Virtual Goods Summit: 1 Billion XBox Live Points Were Spent on the Modern Warfare 2 Map Pack

By Neil Vidyarthi Comment

Ben Smith, Director of Program Management for XBox Live, discussed how the XBox 360 team learned about the importance of virtual goods and Avatar.

Ben took us back to 2006 and talked about a console game, Oblivion, which is one of the best rated games in the XBox 360 library.  The first downloadable content available for the game was armor for the horse, and Ben pointed out how users really rejected this idea in theory, asking why anyone would want useless horse armor?


However, it sold 6 figures the first year and continued growing even to today, and people will buy digital goods even if it doesn’t have intrinsic value to the game.  People buy stuff because it’s fun to buy.  It was interesting to see this coming around from the traditional XBox side, as everyone arrived at this lesson.

He theorized that people are “still developing their digital-value instincts”.  He then explained that a big area of development and learning for XBox was the $1 Billion in sales for Rock Band and Guitar Hero, each.  In 2008-2009, downloads of songs for Rock Band topped the rest of the top 10 combined.

Next lesson was the map pack lesson.  25% of players purchased the Halo 3 map pack a year after the launch of Halo 3.  When Modern Warfare 2 released their first map pack   Over a billion points were spent on map packs, and it was the biggest day of online digital content sales of all time for XBox.  The release of the pack was one of the biggest console launches of the year, and it was all digital.

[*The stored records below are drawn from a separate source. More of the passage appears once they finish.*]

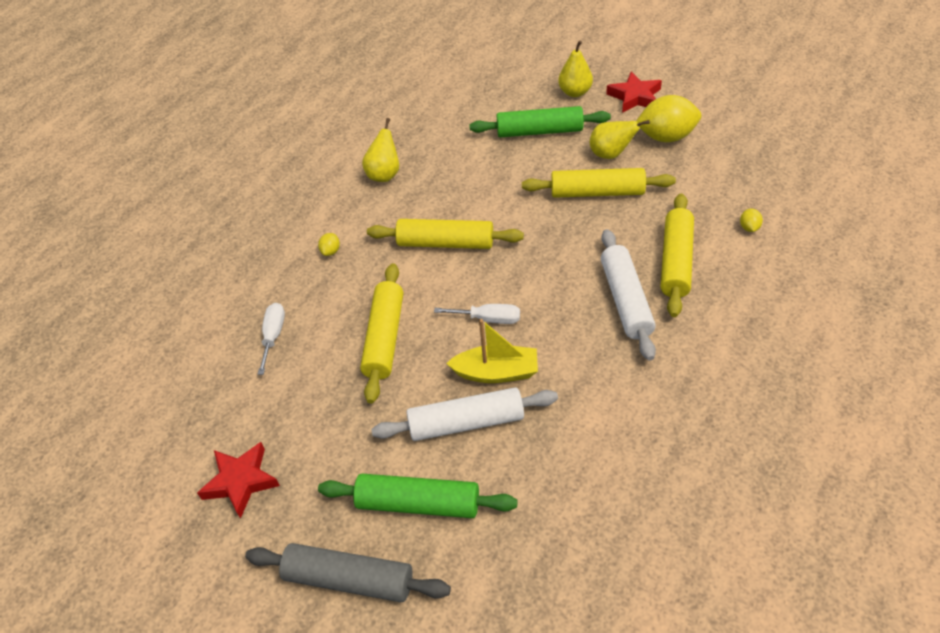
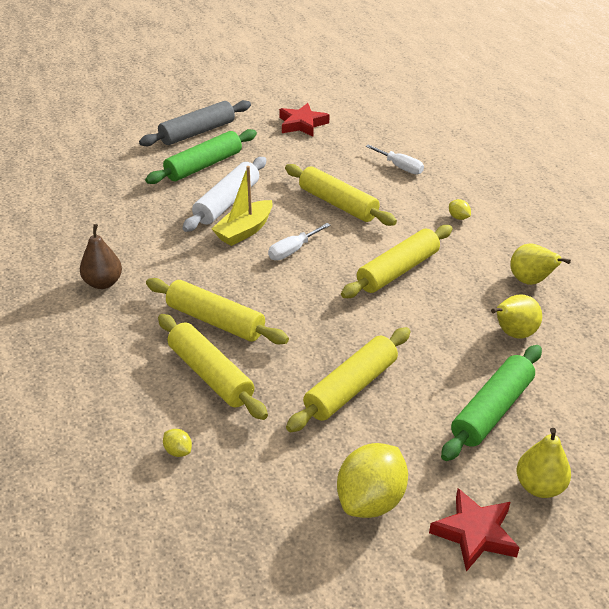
camera: 125 degrees right, 10 degrees down
(611, 154) = (393, 436): yellow pear -> yellow pear (513, 334)
(625, 300) = (215, 321): white rolling pin -> yellow rolling pin
(679, 410) = (103, 283): none -> brown pear

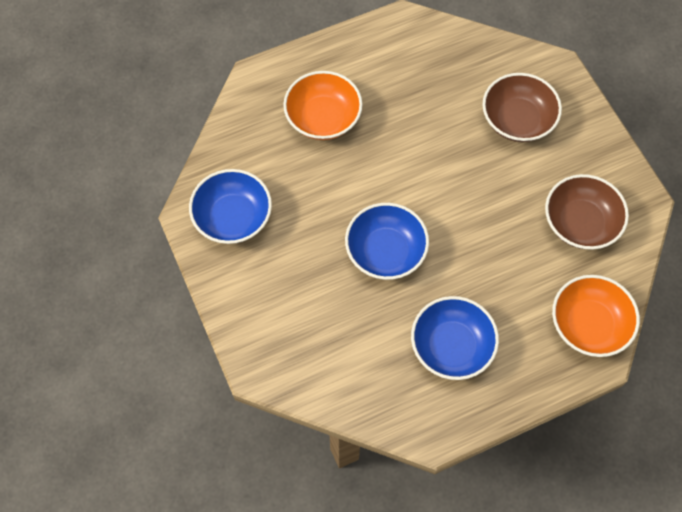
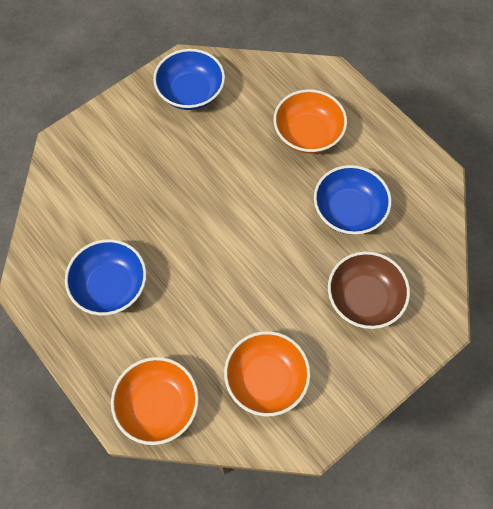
camera: 75 degrees right, 0 degrees up
(385, 251) = (189, 212): blue bowl -> blue bowl (349, 210)
(580, 223) = (266, 379): brown bowl -> orange bowl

Ben next discussed how Microsoft introduced their Avatars and were very curious about the idea of taking the Avatars outside of the game into the system structure itself.  When Ben first discussed this, a number of developers that came up to him and said “You just killed 360.”  However, Ben and team progressed, and while hardcore players were leery but eventually wanted to use it to personalize their online selves.  It was a big lesson for Microsoft.